Where there's a will
Carbon markets are designed to be one tool in achieving net zero ambitions.
In this article, the focus lies specifically on the voluntary carbon markets (VCM) where buyers are typically large corporate organisations, and within the VCM, the focus lies on land-based greenhouse gas (GHG) removal.
A carbon credit, traded on the VCMs, is a token which represents either the removal or avoidance of greenhouse gases (GHG) from the atmosphere. Companies related to forestry that are generating GHG removals can measure their changes in carbon stocks and, assuming that those carbon stocks are greater than a baseline scenario, sell a corresponding amount of carbon credits to VCM participants. These credits are then purchased by other companies within voluntary markets, who wish to “offset” their own emissions.
Ambitious intentions beset with criticism
In many cases, GHG removals are generated by projects in developing countries, whereas the credits are purchased by companies in developed countries. In theory, corporate demand for carbon credits can implicitly benefit the host country in meeting national GHG targets in the land use, land-use change and forestry (LULUCF) sector. Therefore, credits have a dual purpose of channelling funds into forest and biodiversity conservation as well as climate-change mitigation by emission reduction.
Despite the ambitious intentions of carbon credits, the idea has been beset with criticism. The criticism falls into three main areas:
First, there are concerns that carbon credits offer a “get out of jail free card” for those companies that have large carbon emissions. Rather than reducing emissions related to the product, the company instead purchases carbon credits and uses this to “cancel out” the carbon dioxide that has already been emitted. The difficulty with this approach is that capturing one tonne of carbon dioxide now is not equal to one tonne of carbon dioxide that has already been emitted, at least not when it comes to measuring the impact on the climate. There is also concern that all this creates a distorted message, that we can tackle the climate crisis without making any changes to our existing way of life, as we can simply offset instead.
Second, concerns relating to methodological issues, leading to overstating of carbon removals, have been prominent in the press. Case studies conducted in the global South show that the poor estimation of baseline GHG emissions is the key cause of error when it comes to quantifying additional GHG removals.

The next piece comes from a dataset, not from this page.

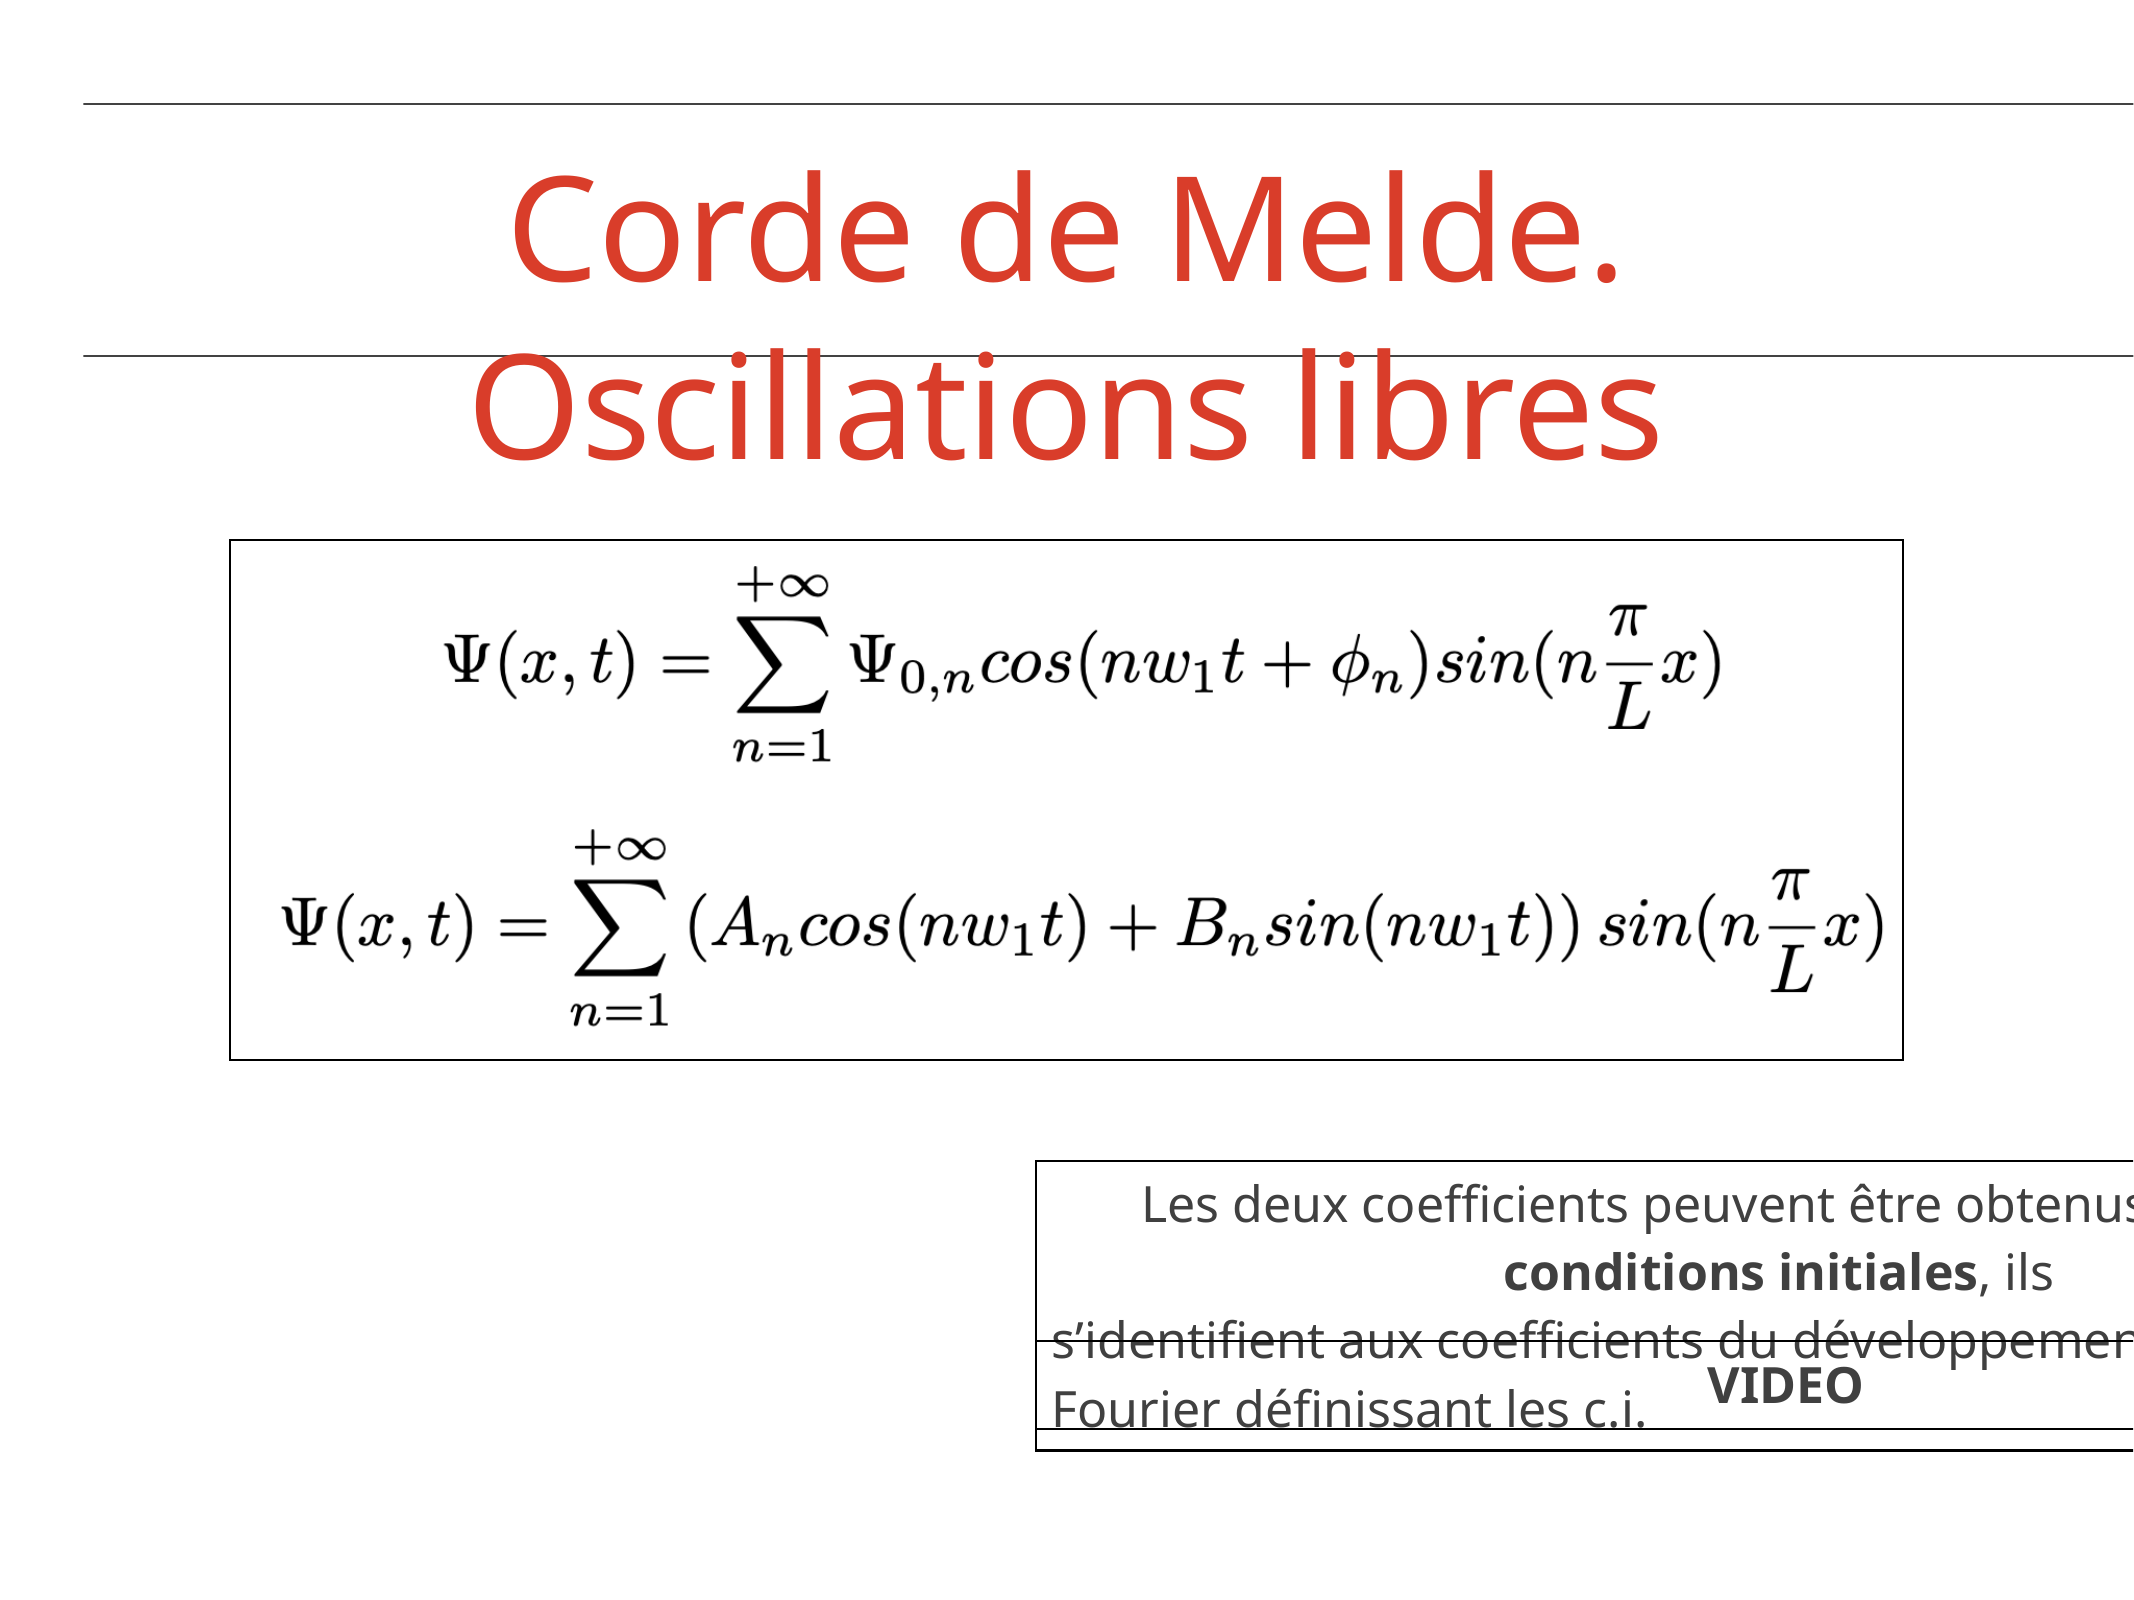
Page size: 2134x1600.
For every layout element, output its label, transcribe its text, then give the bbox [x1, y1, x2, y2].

A third area of concern relates to the potential of projects to have an adverse impact on local communities or exacerbate existing environmental issues. Projects that generate carbon credits are expected not to significantly impair any aspects of sustainability. In many areas, forests support local livelihoods and ways of living. International carbon standards require that projects driven by foreign demand must not jeopardise the need to meet local needs. Despite clear instructions and even careful project planning, it has been demonstrated that the reality in many cases does not meet the required conditions.
As carbon markets have developed, steps have been taken to mitigate these risks and address concerns. For example, the development of carbon accounting methodologies, and ongoing refinement will help to some extent.

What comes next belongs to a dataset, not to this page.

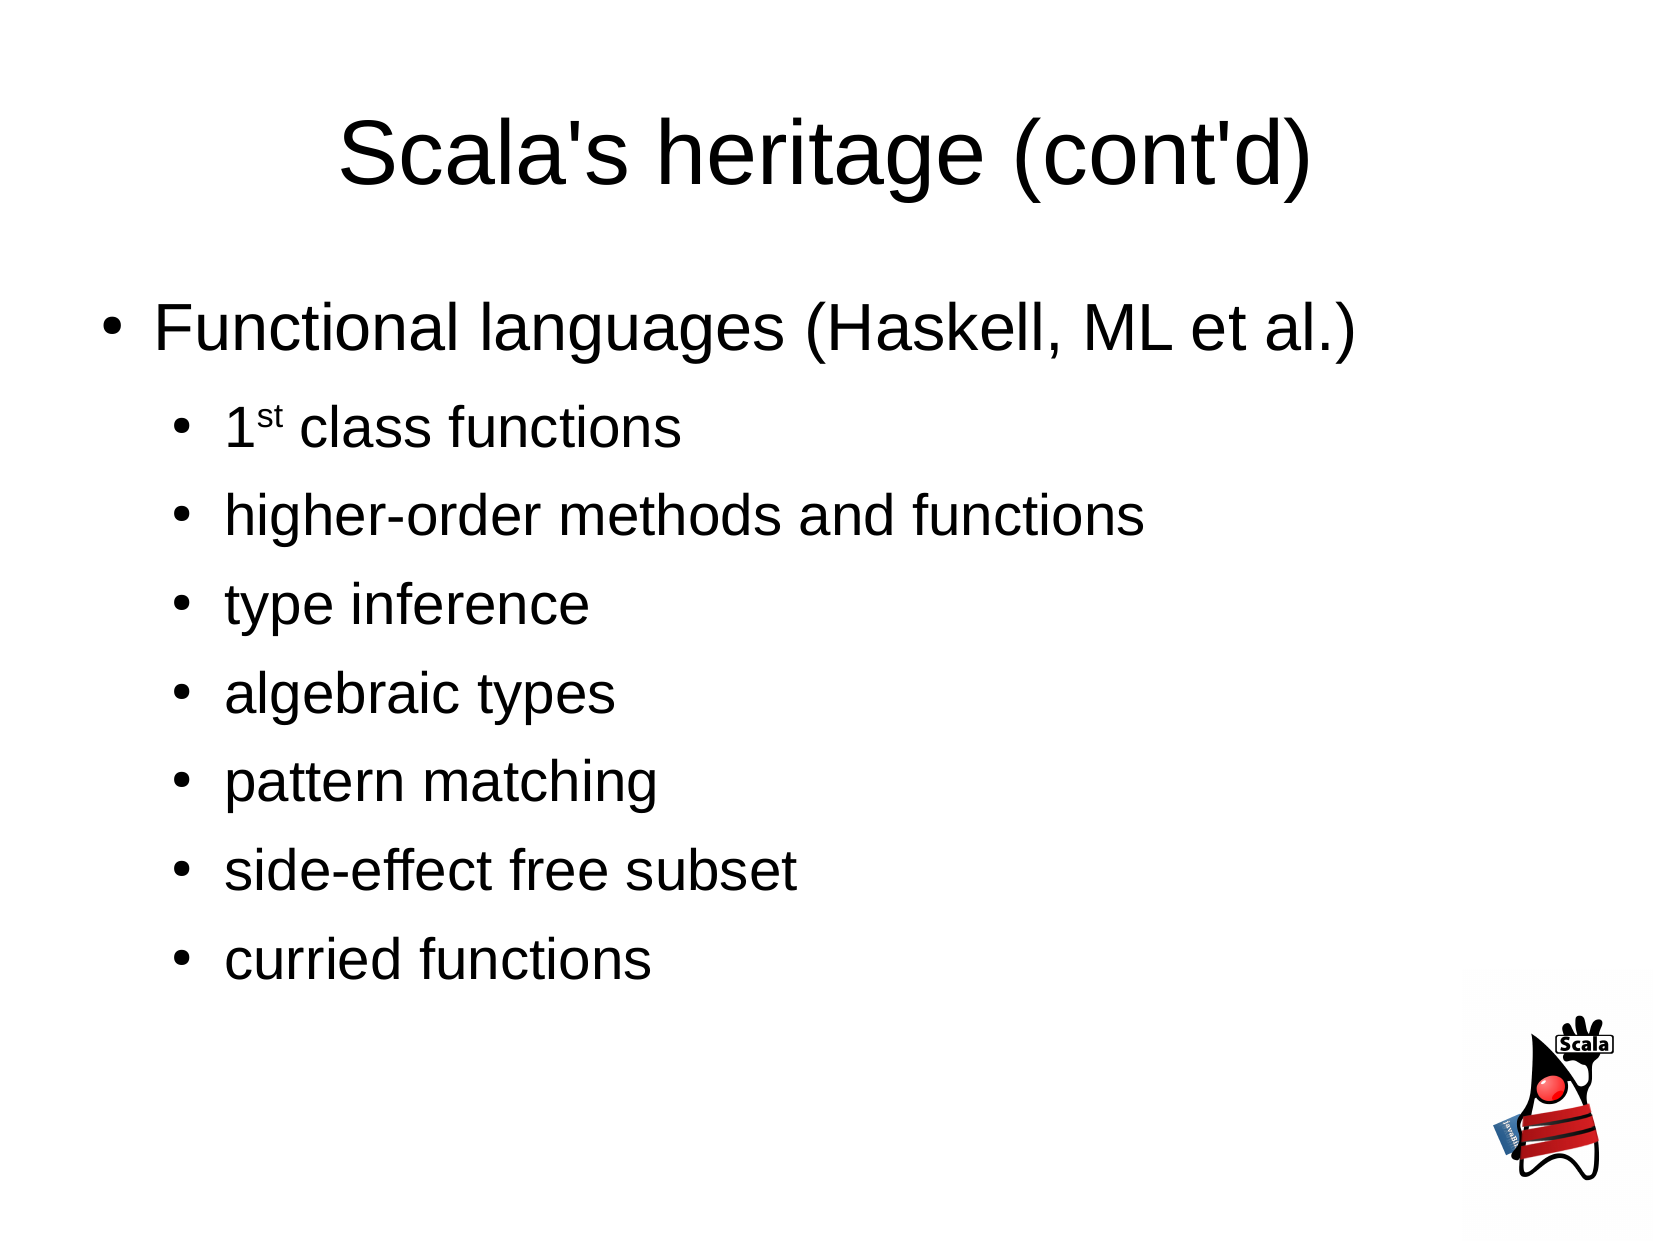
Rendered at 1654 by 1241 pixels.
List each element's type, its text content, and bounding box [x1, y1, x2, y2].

Additionally, coalitions such as the Integrity Council for the Voluntary Carbon Market have been formed to define consensus-based standards and ensure integrity in the market. International frameworks, such as those from the Science Based Targets initiative (SBTi) and the Voluntary Carbon Market Initiative (VCMI) similarly seek to ensure that climate target setting follows a meaningful climate mitigation hierarchy: avoid, reduce, offset, neutralise.
Voluntary action for improving the integrity of carbon offsetting has also been taken by market participants that are showing thought leadership. Good practices are demonstrated by Microsoft, representing the demand side, and Nasdaq on the supply side. The former seeks to offset its entire carbon footprint including historical emissions, the latter aims to enable net zero for client companies via its Puro.earth marketplace which focuses on high-quality carbon removal technologies.

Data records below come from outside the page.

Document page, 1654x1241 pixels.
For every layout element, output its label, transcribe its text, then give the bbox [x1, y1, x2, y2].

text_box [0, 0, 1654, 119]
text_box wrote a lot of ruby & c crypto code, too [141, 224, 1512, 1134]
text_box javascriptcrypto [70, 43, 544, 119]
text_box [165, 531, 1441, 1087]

Whilst carbon markets were developed primarily to provide incentives for net zero, they also come with sizeable potential co-benefits to other aspects of sustainability, such as conservation, improvements in biodiversity and social benefits, provided that these forestry projects are executed in the right way. The importance of these should not be overlooked as the market strives to address its difficulties; there is more to be gained and there are bigger reasons to address the issues than carbon emissions alone.
The market must not, however, lose sight of the key principle of “do no harm” ensuring that carbon sequestration is achieved with co-benefits, and not at their expense. This philosophy is already reflected to some extent in some companies’ GHG reporting as they shift to a more holistic form of sustainability report. In this context, forests have a lot to offer as they deliver economic, social and environmental benefits.
Ongoing improvements in quality standards and governance have the potential to regulate the market effectively – and this is where the focus should remain, with the public continuing to hold the market to account. At the same time, however, care must be taken to ensure that the level of regulation does not create barriers to entry and discourage afforestation projects.
Organisations that are strong with their due diligence of carbon projects can confidently purchase credits, with transparency as to the value being delivered. All stakeholders have an additional role to play in educating people about carbon markets and the benefits that can be derived thereof.